• Assigned task 1: Decide whether each statement below agrees with the Gary Numan passage: (a) the writer considers Numan a great singer; (b) the writer has listened to the album ‘Telekon’ for more than 35 years; (c) the writer saw Numan fly an AT-6 Harvard at an airshow at Biggin Hill. For each, answer yes or no and quote the words of the passage that decide it.
• Assigned task 2: Output the Gary Numan passage word for word from "GaryNuman~pilot" to "Barton Airshow, 1992.".

• Passage for review:
※ ※ ※

But for me the answer to the question is simple: Gary Numan.

GaryNuman~singer

Numan made me want the future to come, and for it to be as cool as he was making it sound. I wanted the connectivity and electronic wonders. I wanted the energy and drive he was projecting. I wanted to be as cool as the stuff he was singing.

His music captured everything the ’80s were about. It was a unique, new sound, that sounded like the future but was relevant now, that was exciting but thoughtful, that sometimes made you want to dance and sometimes to listen.

Don’t get me wrong, Numan is not a great singer, and his live recordings can be pretty bad, but his studio-produced recordings are usually superb. I’ve been listening to his album ‘Telekon’ for over 35 years and still find it as riveting today as the first time I heard it.

If you only ever listen / watch Gary Numan perform three songs, these are my recommendations:

… and for fun, try this take on “Music for Chameleons” from Alan Partridge… or the real track here.

Yeah, I know, technically that’s four songs. You didn’t think I could stick at three did you?

GaryNuman~pilot

One of my best Numan memories is from an Eighties airshow at Biggin Hill, watching him fly his AT-6 Harvard (dressed up as a Japanese Zero). How many times do you get to watch your pop star hero flying at an airshow? Thinking of that still brings tears to my eyes, he gave a wonderful performance! There are no good recordings online of him flying, this is the best I could find from Barton Airshow, 1992.

※ ※ ※

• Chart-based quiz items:
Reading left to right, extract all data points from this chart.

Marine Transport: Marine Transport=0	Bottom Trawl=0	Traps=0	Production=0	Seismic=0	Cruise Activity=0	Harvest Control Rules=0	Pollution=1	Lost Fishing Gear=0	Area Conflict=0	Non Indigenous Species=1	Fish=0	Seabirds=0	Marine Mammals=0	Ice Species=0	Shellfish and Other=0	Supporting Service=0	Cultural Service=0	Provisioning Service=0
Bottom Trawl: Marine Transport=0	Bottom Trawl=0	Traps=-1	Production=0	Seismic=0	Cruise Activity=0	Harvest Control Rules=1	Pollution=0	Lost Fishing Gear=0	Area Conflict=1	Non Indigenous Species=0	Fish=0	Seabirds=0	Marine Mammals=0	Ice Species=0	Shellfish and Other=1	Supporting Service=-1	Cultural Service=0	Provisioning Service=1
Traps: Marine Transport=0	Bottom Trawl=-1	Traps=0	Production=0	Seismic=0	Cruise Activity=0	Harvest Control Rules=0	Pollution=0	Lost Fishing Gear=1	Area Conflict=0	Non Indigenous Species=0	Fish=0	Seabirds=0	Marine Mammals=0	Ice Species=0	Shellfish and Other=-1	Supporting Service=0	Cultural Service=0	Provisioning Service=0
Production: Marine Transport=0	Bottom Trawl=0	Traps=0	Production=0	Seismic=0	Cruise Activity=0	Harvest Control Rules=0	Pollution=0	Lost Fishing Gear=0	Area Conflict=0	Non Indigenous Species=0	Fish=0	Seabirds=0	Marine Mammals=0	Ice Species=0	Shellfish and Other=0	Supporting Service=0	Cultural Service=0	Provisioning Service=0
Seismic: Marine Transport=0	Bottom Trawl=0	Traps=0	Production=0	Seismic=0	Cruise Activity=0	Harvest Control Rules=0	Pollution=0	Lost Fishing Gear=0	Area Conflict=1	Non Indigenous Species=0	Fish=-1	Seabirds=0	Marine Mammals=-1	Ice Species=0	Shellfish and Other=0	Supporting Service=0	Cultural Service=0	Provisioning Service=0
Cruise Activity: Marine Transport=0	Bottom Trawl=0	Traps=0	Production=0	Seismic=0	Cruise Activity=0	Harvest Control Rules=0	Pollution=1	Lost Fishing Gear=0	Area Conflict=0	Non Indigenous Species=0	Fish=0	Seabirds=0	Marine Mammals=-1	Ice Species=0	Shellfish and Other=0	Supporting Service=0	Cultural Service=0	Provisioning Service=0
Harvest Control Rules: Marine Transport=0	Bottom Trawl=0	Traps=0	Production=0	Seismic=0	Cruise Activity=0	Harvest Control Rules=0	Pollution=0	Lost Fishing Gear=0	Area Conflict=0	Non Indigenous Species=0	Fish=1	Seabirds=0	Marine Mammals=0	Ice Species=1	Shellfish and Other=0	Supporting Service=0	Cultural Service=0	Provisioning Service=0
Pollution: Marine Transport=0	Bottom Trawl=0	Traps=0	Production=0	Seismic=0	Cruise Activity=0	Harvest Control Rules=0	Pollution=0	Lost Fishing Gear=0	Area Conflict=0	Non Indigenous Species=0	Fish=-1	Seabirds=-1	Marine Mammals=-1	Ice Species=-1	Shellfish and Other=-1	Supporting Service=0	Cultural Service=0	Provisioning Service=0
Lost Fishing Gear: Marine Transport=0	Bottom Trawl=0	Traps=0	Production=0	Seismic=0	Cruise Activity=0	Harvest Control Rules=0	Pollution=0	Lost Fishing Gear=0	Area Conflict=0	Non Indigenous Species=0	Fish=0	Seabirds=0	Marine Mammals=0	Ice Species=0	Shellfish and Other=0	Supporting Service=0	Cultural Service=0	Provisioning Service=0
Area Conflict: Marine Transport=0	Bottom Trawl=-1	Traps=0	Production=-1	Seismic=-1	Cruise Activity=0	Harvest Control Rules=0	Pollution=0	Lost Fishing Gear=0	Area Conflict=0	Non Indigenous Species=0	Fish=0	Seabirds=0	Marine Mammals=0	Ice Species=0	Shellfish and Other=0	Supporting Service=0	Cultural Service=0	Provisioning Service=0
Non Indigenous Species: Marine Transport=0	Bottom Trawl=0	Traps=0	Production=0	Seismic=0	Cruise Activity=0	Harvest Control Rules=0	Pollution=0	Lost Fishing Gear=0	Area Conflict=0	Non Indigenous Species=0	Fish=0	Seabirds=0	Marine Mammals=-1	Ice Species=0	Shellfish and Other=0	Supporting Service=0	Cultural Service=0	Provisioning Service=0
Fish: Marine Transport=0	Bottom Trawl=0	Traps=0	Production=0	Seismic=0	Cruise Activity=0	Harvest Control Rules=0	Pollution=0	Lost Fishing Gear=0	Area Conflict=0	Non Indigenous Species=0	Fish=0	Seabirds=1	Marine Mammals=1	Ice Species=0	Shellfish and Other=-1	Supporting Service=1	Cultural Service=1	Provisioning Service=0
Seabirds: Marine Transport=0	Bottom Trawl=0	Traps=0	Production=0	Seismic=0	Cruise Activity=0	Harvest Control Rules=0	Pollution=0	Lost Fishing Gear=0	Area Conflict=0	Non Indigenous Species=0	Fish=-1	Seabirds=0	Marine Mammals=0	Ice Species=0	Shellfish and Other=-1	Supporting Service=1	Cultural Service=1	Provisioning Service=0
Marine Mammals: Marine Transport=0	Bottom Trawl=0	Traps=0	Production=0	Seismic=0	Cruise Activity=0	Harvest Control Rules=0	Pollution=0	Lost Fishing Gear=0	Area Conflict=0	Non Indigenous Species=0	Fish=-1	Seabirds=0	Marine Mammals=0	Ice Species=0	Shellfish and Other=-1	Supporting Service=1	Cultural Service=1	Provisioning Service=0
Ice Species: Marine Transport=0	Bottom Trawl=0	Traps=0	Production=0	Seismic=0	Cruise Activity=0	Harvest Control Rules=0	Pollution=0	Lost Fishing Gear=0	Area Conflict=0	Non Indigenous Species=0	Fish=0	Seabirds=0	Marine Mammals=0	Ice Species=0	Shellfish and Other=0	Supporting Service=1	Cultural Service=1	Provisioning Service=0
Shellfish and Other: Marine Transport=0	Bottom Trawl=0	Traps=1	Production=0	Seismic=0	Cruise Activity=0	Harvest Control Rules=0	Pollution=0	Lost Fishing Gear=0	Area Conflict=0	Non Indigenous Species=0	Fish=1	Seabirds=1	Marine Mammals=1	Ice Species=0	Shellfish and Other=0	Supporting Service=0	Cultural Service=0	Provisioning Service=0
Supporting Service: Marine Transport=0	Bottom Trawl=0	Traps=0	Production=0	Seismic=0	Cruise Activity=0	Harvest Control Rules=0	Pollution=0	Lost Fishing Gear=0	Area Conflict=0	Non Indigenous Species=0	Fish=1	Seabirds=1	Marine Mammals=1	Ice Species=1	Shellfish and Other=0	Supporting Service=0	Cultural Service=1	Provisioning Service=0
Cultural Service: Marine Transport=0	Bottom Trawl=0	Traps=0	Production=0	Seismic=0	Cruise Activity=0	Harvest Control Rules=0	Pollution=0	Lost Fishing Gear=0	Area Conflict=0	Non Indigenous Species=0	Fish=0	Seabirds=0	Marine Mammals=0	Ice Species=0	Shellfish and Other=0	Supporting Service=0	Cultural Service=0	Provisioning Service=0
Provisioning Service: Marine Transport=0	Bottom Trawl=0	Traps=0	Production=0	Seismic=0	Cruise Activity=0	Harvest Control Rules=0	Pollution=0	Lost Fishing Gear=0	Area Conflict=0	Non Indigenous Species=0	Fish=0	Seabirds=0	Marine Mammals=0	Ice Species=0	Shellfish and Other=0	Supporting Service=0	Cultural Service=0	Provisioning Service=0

※ ※ ※

• Answer space 1:
(a) No: "Numan is not a great singer"
(b) Yes: "I’ve been listening to his album ‘Telekon’ for over 35 years"
(c) Yes: "One of my best Numan memories is from an Eighties airshow at Biggin Hill, watching him fly his AT-6 Harvard"

• Answer space 2:
GaryNuman~pilot

One of my best Numan memories is from an Eighties airshow at Biggin Hill, watching him fly his AT-6 Harvard (dressed up as a Japanese Zero). How many times do you get to watch your pop star hero flying at an airshow? Thinking of that still brings tears to my eyes, he gave a wonderful performance! There are no good recordings online of him flying, this is the best I could find from Barton Airshow, 1992.